The goals of tort law
A first intuitive end of tort law is to compensate the victims for losses due to accidents. This is indeed an important task of tort adjudication but it is not the central issue concerning the design of tort rules.
It has been shown that tort law is a very expensive means of compensating harms, because it involves high administrative cost due to the functioning of the judicial system. Insurance, to the contrary, is a much cheaper and quicker system (Shavell, 1987: 263): if the only goal were to compensate victims, first-party insurance would be preferable over tort liability. Moreover, the cost of insurance can be paid by the potential injurers, shared among potential victims or financed by taxpayers, in order to redistribute the costs (McEwin, 2000).On the contrary, economic analysis suggests that the primary reason for utilizing the tort system is to allow risk-creating activities to be carried out only if the social value of the activity justifies the risk created. This balancing of costs and benefits is currently endorsed by North American tort doctrine and is clearly summarized by the Restatement (Second) of Torts § 291:
Where an act is one which a reasonable man would recognize as involving a risk of harm to another, the risk is unreasonable and the act negligent if the risk is of such magnitude as to outweigh what the law regards as the utility of the act or of the particular manner in which it was done.
(The Restatement (Second) of Torts §§ 292 and 293, indicate the criteria for verifying utility of conduct and magnitude of risk.)

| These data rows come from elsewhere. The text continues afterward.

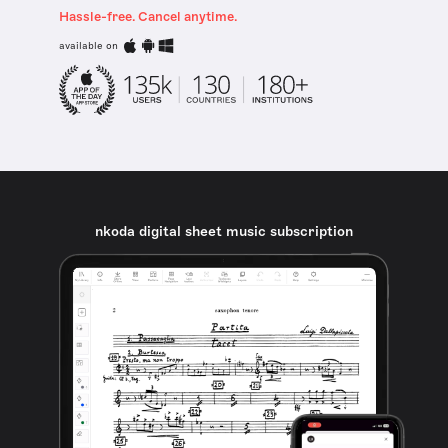
Hassle-free. Cancel anytime.
available on
nkoda digital sheet music subscription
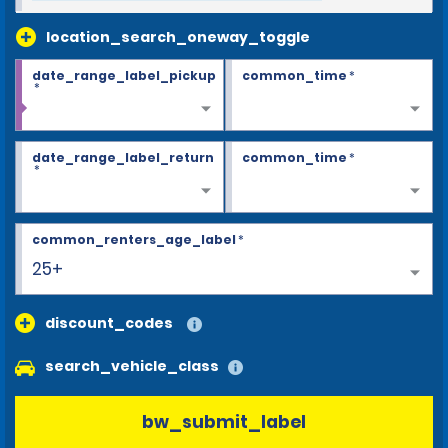
location_search_oneway_toggle
date_range_label_pickup
common_time
*
*
date_range_label_return
common_time
*
*
common_renters_age_label
*
25+
discount_codes
search_vehicle_class
bw_submit_label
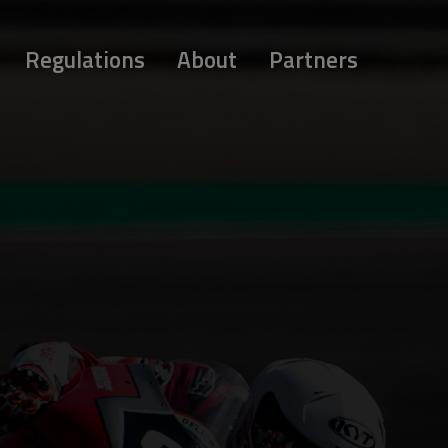
Regulations
About
Partners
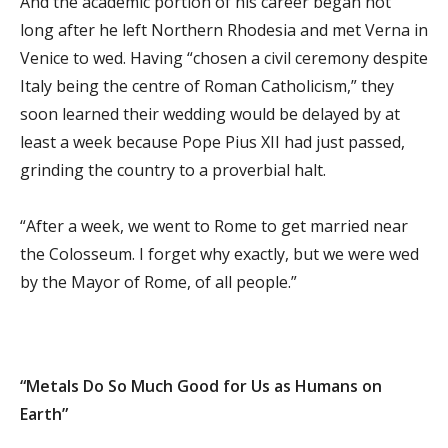
And the academic portion of his career began not
long after he left Northern Rhodesia and met Verna in
Venice to wed. Having “chosen a civil ceremony despite
Italy being the centre of Roman Catholicism,” they
soon learned their wedding would be delayed by at
least a week because Pope Pius XII had just passed,
grinding the country to a proverbial halt.
“After a week, we went to Rome to get married near
the Colosseum. I forget why exactly, but we were wed
by the Mayor of Rome, of all people.”
“Metals Do So Much Good for Us as Humans on
Earth”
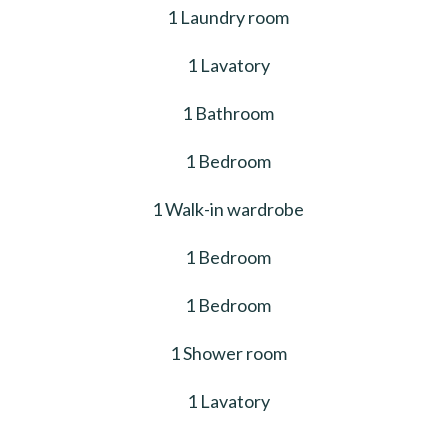
1 Laundry room
1 Lavatory
1 Bathroom
1 Bedroom
1 Walk-in wardrobe
1 Bedroom
1 Bedroom
1 Shower room
1 Lavatory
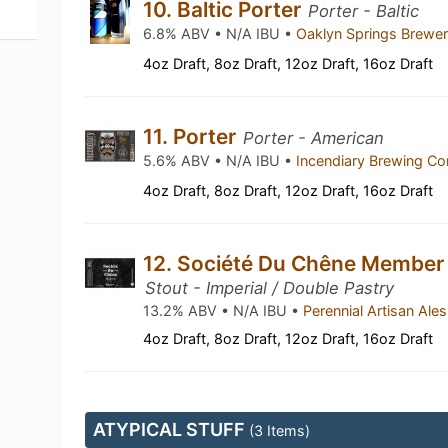
10. Baltic Porter
Porter - Baltic
6.8% ABV • N/A IBU •
Oaklyn Springs Brewe
4oz Draft, 8oz Draft, 12oz Draft, 16oz Draft
11. Porter
Porter - American
5.6% ABV • N/A IBU •
Incendiary Brewing 
4oz Draft, 8oz Draft, 12oz Draft, 16oz Draft
12. Société Du Chêne Member
Stout - Imperial / Double Pastry
13.2% ABV • N/A IBU •
Perennial Artisan Ale
4oz Draft, 8oz Draft, 12oz Draft, 16oz Draft
ATYPICAL STUFF
(3 Items)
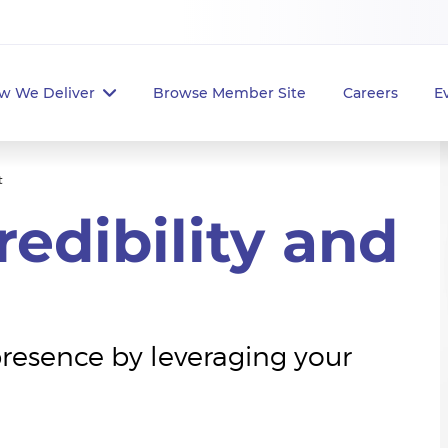
w We Deliver
Browse Member Site
Careers
E
t
edibility and
presence by leveraging your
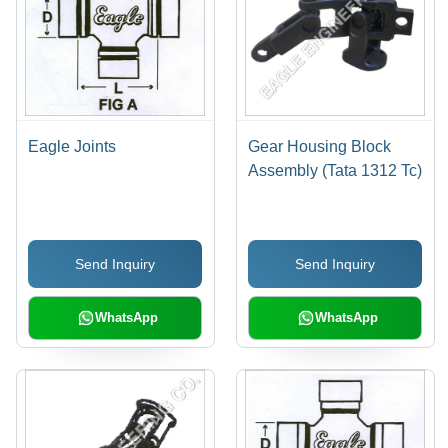
Eagle Joints
Gear Housing Block
Assembly (Tata 1312 Tc)
Send Inquiry
Send Inquiry
WhatsApp
WhatsApp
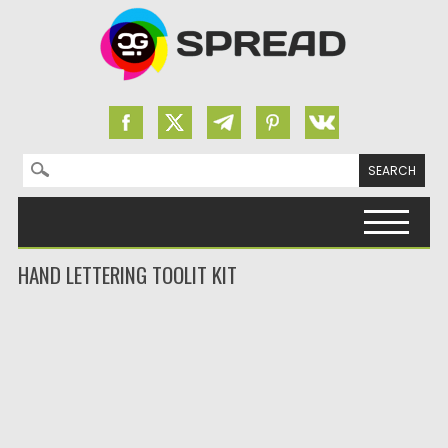
Search for:
Skip to content
HAND LETTERING TOOLIT KIT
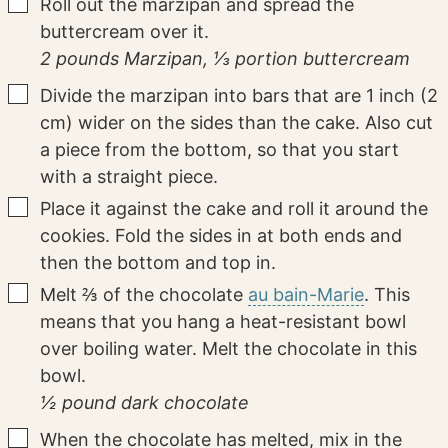
▢
Roll out the marzipan and spread the
buttercream over it.
2 pounds Marzipan,
⅓ portion buttercream
▢
Divide the marzipan into bars that are 1 inch (2
cm) wider on the sides than the cake. Also cut
a piece from the bottom, so that you start
with a straight piece.
▢
Place it against the cake and roll it around the
cookies. Fold the sides in at both ends and
then the bottom and top in.
▢
Melt ⅔ of the chocolate
au bain-Marie
. This
means that you hang a heat-resistant bowl
over boiling water. Melt the chocolate in this
bowl.
½ pound dark chocolate
▢
When the chocolate has melted, mix in the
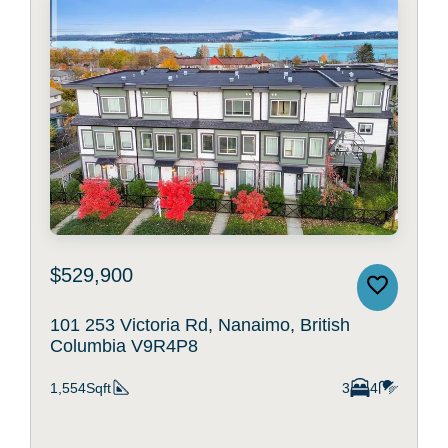
$529,900
101 253 Victoria Rd, Nanaimo, British
Columbia V9R4P8
1,554Sqft
3
4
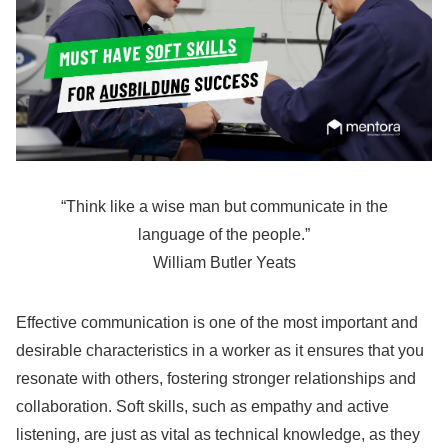
“Think like a wise man but communicate in the
language of the people.”
William Butler Yeats
Effective communication is one of the most important and
desirable characteristics in a worker as it ensures that you
resonate with others, fostering stronger relationships and
collaboration. Soft skills, such as empathy and active
listening, are just as vital as technical knowledge, as they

More specifically, economic analysis suggests that tort law should be designed in such a way as to provide potential injurers and victims with appropriate incentives to avoid the accident by internalizing the externalities created by their activities. In the absence of tort liability, potential tortfeasors would bear the private cost of their precaution without internalizing any of the benefits thereof.
The benefits (of precaution) are external with respect to the decision (on how much precaution). This would lead to suboptimal levels of care and excessive accident rates. Through tort liability, a potential tortfeasor internalizes the benefits of his/her precaution, that is, the reduction in expected liability. Tort rules should thus be designed to induce parties to internalize the external costs of their activities and to adopt optimal levels of precaution.In addition, tort law gives parties incentives to acquire information about the accident. With respect to risk, the tort law system should enhance an optimal allocation of the risk between victim and injurer, but this goal can be reached via insurance. With respect to transaction costs, the goal of the tort law system is to minimize the administrative cost associated with the functioning of the system itself (mainly the costs of courts and lawyers and the indirect costs borne by litigants). Calabresi (1970) presented the first formulation of the ends of liability in those terms, while Brown (1973) formalized an economic model of accidents. We shall focus on incentives towards optimal precaution and discuss the other aspects in passing.